Hal tersebut mengemuka dalam Tatap Muka Triwulan III Pemkot Manado bersama Badan Kerja Sama Antar Umat Beragama (BKSAUA) Kota Manado dan pimpinan rumah ibadah se-Kota Manado, yang berlangsung di Ruang Serbaguna Kantor Wali Kota Manado, Kamis (10/9/2026).
Ketua BKSAUA Kota Manado, Pdt. Juddy Tunari, M.Teol, menyebut pertemuan tersebut merupakan agenda ketiga yang dilaksanakan sepanjang 2026. Ia berharap perhatian pemerintah terhadap para rohaniwan, termasuk program insentif, dapat terus berlanjut.
“Sebagai laporan kepada Pak Wali Kota Andrei Angouw, pertemuan ini adalah pertemuan ketiga di tahun 2026. Kami berharap perhatian pemerintah dengan insentif rohaniwan agar terus berjalan,” ujar Tunari.
Ia juga menyampaikan sejumlah kegiatan BKSAUA, termasuk Takbir Akbar, ibadah KKR dan doa bersama di Taman Berkat pada momentum pengucapan syukur Agustus. Kegiatan tersebut menjadi bagian dari upaya memperkuat kebersamaan dan toleransi antarumat beragama.
“Kita tetap menjaga dan melakukan fungsi kita sebagai tokoh agama, serta terus menjaga toleransi di Kota Manado,” katanya.
Sementara itu, Wali Kota Manado Andrei Angouw mengapresiasi sinergi yang selama ini terbangun antara pemerintah dan tokoh agama. Menurutnya, hubungan tersebut memiliki landasan kuat dalam kehidupan berbangsa dan bernegara.
“Negara kita negara berketuhanan. Sesuai konstitusi mengatakan demikian, masyarakat harus beragama. Hubungan yang konstitusional itu hubungan kita,” tegas Angouw.
Ia menegaskan pemerintah dan tokoh agama memiliki tujuan yang sama dalam melayani serta membina masyarakat.
“Kita satu kapal, satu tujuan. Melayani dan membina jemaat, masyarakat adalah jemaat dan jemaat adalah masyarakat,” ujar Angouw.
Angouw juga meminta para tokoh agama memperkuat koordinasi dengan pemerintah di tingkat kelurahan, termasuk para ketua lingkungan.
Langkah tersebut dinilai penting untuk bersama-sama mengantisipasi persoalan seperti tawuran antarkampung, penggunaan senjata tajam dan konsumsi minuman keras.
“Masalah sosial kita ada yang tarkam, sajam, mabuk. Kita identifikasi. Saya harap kita bersama aparat harus ada koordinasi di wilayah masing-masing,” kata Angouw.
Selain persoalan sosial, Angouw turut menyoroti aktivitas ekonomi di Manado yang menurutnya masih menunjukkan perputaran cukup baik. Kondisi itu dinilai menjadi peluang bagi masyarakat untuk meningkatkan kesejahteraan melalui kerja keras dan kreativitas.
“Di Manado ini harus rajin, jangan malas, jangan gengsi. Karena banyak masyarakat luar mencari uang di Manado. Artinya, mereka masih mendapatkan keuntungan,” ungkapnya.
Ia menambahkan, aktivitas ekonomi, investasi dan pariwisata membutuhkan kondisi kota yang aman dan nyaman.
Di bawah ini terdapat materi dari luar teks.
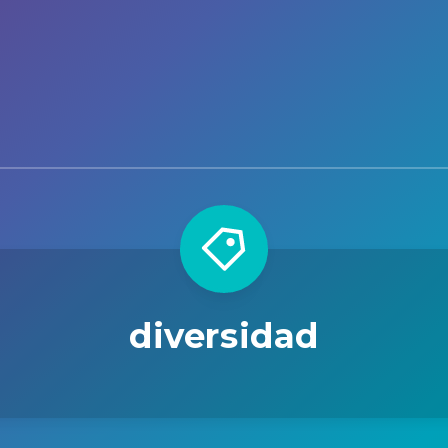
diversidad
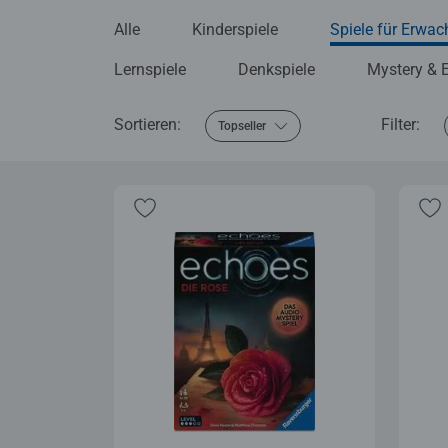
Alle
Kinderspiele
Spiele für Erwa
Lernspiele
Denkspiele
Mystery & 
Sortieren:
Filter:
Topseller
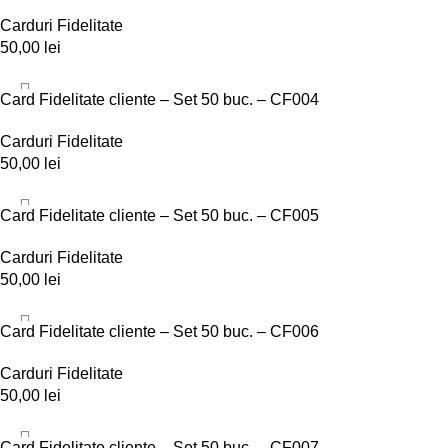
Carduri Fidelitate
50,00
lei
ADD TO CART
Card Fidelitate cliente – Set 50 buc. – CF004
Carduri Fidelitate
50,00
lei
ADD TO CART
Card Fidelitate cliente – Set 50 buc. – CF005
Carduri Fidelitate
50,00
lei
ADD TO CART
Card Fidelitate cliente – Set 50 buc. – CF006
Carduri Fidelitate
50,00
lei
ADD TO CART
Card Fidelitate cliente – Set 50 buc. – CF007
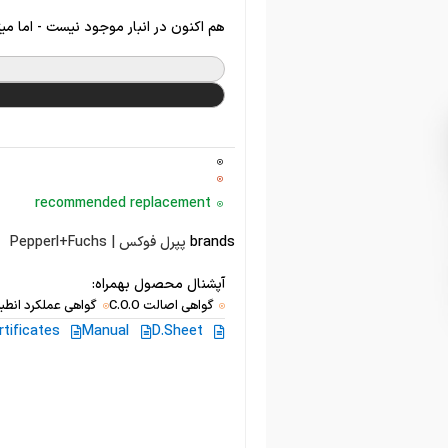
هم اکنون در انبار موجود نیست - اما می
recommended replacement
brands
پپرل فوکس | Pepperl+Fuchs
آپشنال محصول بهمراه:
گواهی اصالت C.O.O
گواهی عملکرد انطبا
rtificates
Manual
D.Sheet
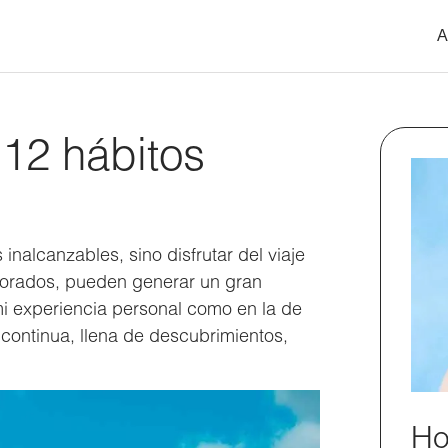
A
 12 hábitos
inalcanzables, sino disfrutar del viaje
sorados, pueden generar un gran
 mi experiencia personal como en la de
 continua, llena de descubrimientos,
Ho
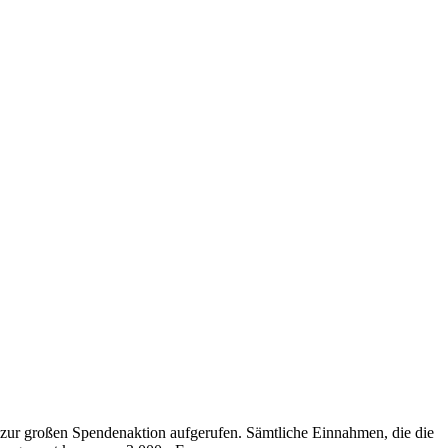
zur großen Spendenaktion aufgerufen. Sämtliche Einnahmen, die die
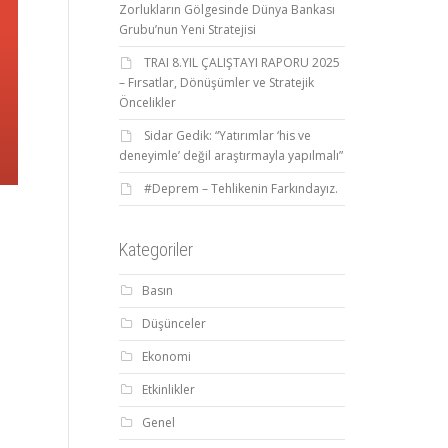
Zorlukların Gölgesinde Dünya Bankası
Grubu’nun Yeni Stratejisi
TRAI 8.YIL ÇALIŞTAYI RAPORU 2025
– Fırsatlar, Dönüşümler ve Stratejik
Öncelikler
Sidar Gedik: “Yatırımlar ‘his ve
deneyimle’ değil araştırmayla yapılmalı”
#Deprem – Tehlikenin Farkındayız.
Kategoriler
Basın
Düşünceler
Ekonomi
Etkinlikler
Genel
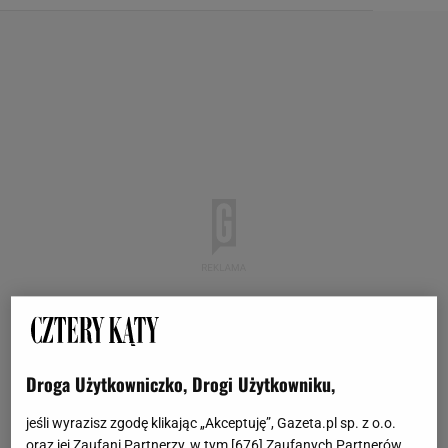
Droga Użytkowniczko, Drogi Użytkowniku,
jeśli wyrazisz zgodę klikając „Akceptuję”, Gazeta.pl sp. z o.o.
oraz jej Zaufani Partnerzy, w tym [
676
] Zaufanych Partnerów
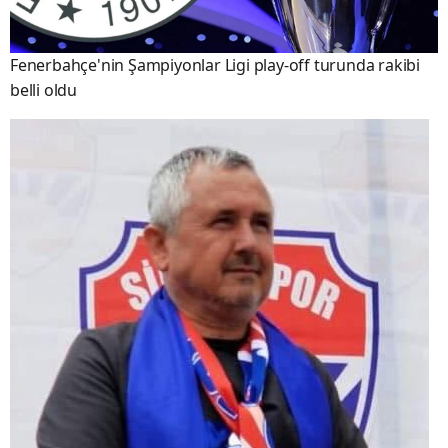
Fenerbahçe'nin Şampiyonlar Ligi play-off turunda rakibi
belli oldu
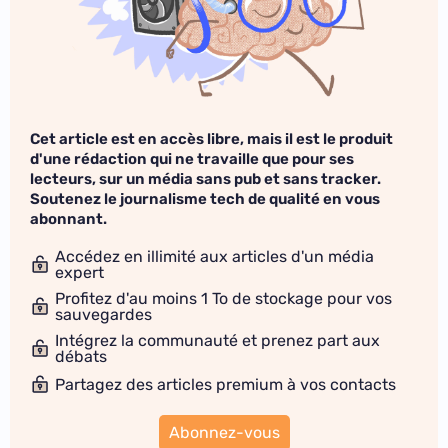
Cet article est en accès libre, mais il est le produit
d'une rédaction qui ne travaille que pour ses
lecteurs, sur un média sans pub et sans tracker.
Soutenez le journalisme tech de qualité en vous
abonnant.
Accédez en illimité aux articles d'un média
expert
Profitez d'au moins 1 To de stockage pour vos
sauvegardes
Intégrez la communauté et prenez part aux
débats
Partagez des articles premium à vos contacts
Abonnez-vous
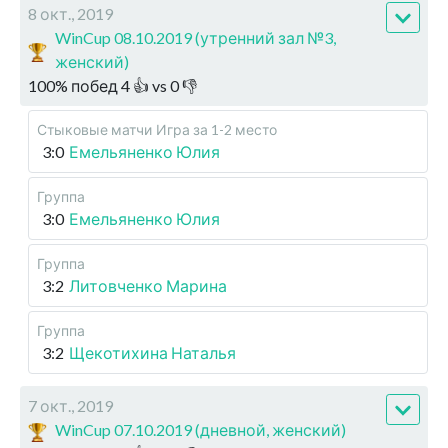
8 окт., 2019
WinCup 08.10.2019 (утренний зал №3,
женский)
100
%
побед
4
👍 vs
0
👎
Стыковые матчи
Игра за 1-2 место
3:0
Емельяненко Юлия
Группа
3:0
Емельяненко Юлия
Группа
3:2
Литовченко Марина
Группа
3:2
Щекотихина Наталья
7 окт., 2019
WinCup 07.10.2019 (дневной, женский)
“Kota harus menjanjikan. Perputaran uang tinggi, PDRB harus tinggi. Investasi bagus, wisata banyak, makanya harus nyaman,” jelasnya.
“Uang berputar banyak, kesempatan terbuka, tapi mesti rajin dan kreatif,” tandasnya.
Kegiatan tersebut turut dihadiri Sekretaris Daerah Kota Manado Steaven Dandel, Asisten I Setda Kota Manado Julises Ohlers, Kabag Kesra Manado Telly Pinasang, serta para pimpinan rumah ibadah dan tokoh agama se-Kota Manado.